Croatia will catch up in ten years' time with the member states which joined the EU before it did, Prime Minister Andrej Plenkovic said on Monday at an international conference on the next decade in Croatia's European integration.
The conference was organised by the Zagreb Faculty of Law, in cooperation with the European Commission Representation in Croatia, on the occasion of the upcoming tenth anniversary of Croatia’s EU membership. Croatia joined the EU on 1 July 2013, more than ten years after applying.
Croatia’s EU accession process was much harder than it is perceived by a part of the public, Plenkovic said.
He spoke of the EU’s “wide-open arms” to Central Europe that left out Croatia, at that time a victim of Slobodan Milosevic’s Greater Serbia aggression.
In the 1990s, there was a lack of EU-Zagreb dialogue, yet during that whole time Croatian diplomats were urging old member states to “break” the regional approach to enlargement.
The cooperation with the Hague war crimes tribunal “took two years from” the negotiations and the border situation with Slovenia another two, Plenkovic said.
“Where we are now was complicated, politically difficult, institutionally demanding, and during that time an enormous job was being done to align Croatia’s legal and economic systems to the EU acquis,” he said, thanking the defenders by saying that without their fight for freedom, one could not have talked about integration.

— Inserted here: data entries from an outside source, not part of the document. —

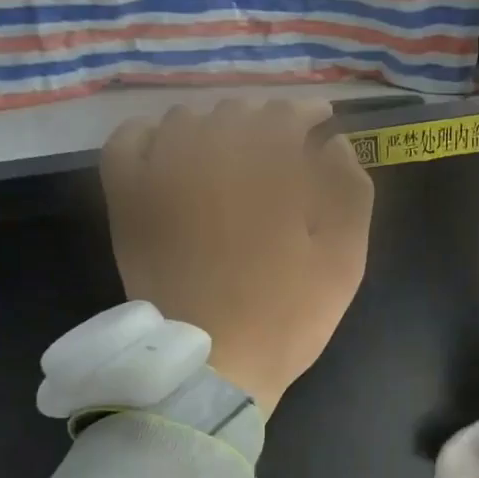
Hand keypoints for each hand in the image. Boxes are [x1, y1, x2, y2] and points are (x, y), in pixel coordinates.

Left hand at [99, 99, 373, 412]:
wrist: (213, 365)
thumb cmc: (287, 317)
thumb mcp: (343, 262)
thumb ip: (350, 193)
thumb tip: (337, 146)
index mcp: (267, 173)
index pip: (285, 115)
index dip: (307, 112)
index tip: (321, 122)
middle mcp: (210, 160)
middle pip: (238, 112)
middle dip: (267, 119)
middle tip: (283, 143)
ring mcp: (161, 178)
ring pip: (187, 120)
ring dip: (217, 124)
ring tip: (233, 148)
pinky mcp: (129, 202)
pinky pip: (129, 141)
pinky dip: (152, 133)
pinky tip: (171, 147)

Since the start of the millennium, Croatia has been catching up with the member states which began the integration process in the late 1980s, Plenkovic said, adding that at the end of the next decade, Croatia will have achieved that and society will have realised how far Croatia has come.
Croatia has achieved its strategic goals and succeeded on the financial front, but in considering “the element of society’s total identification, of the political actors in particular,” with those achievements, “we have a lot more work to do,” he said.
Plenkovic went on to say that as the politician who started regularly reporting to parliament about European Council meetings, he noticed “a very important” phenomenon for Croatia’s future in the EU, minimum identification by some political parties and leaders, that were not involved in the integration process, with the state’s strategic successes.
“When the actors who have no element of identification at all prevail, we’ll have a problem,” he said, adding that the essence of the European integration process is often not understood.
An example of that trend was Brexit, “a rarely seen” phenomenon, which does not mean it won’t happen somewhere else also, Plenkovic said. “Issues like illegal migration, which are at the core of most societies’ reservations about further enlargement, are capital issues changing the political scenes in the old member states.”
The Commission’s vice president for demography and democracy, Dubravka Suica, said Croatia and Europe make each other stronger and that “today, we can freely say that Croatia’s voice is well-heard at the level of all institutions.”
“Today, Croatia is a strong, successful and influential EU member regardless of its size,” she added.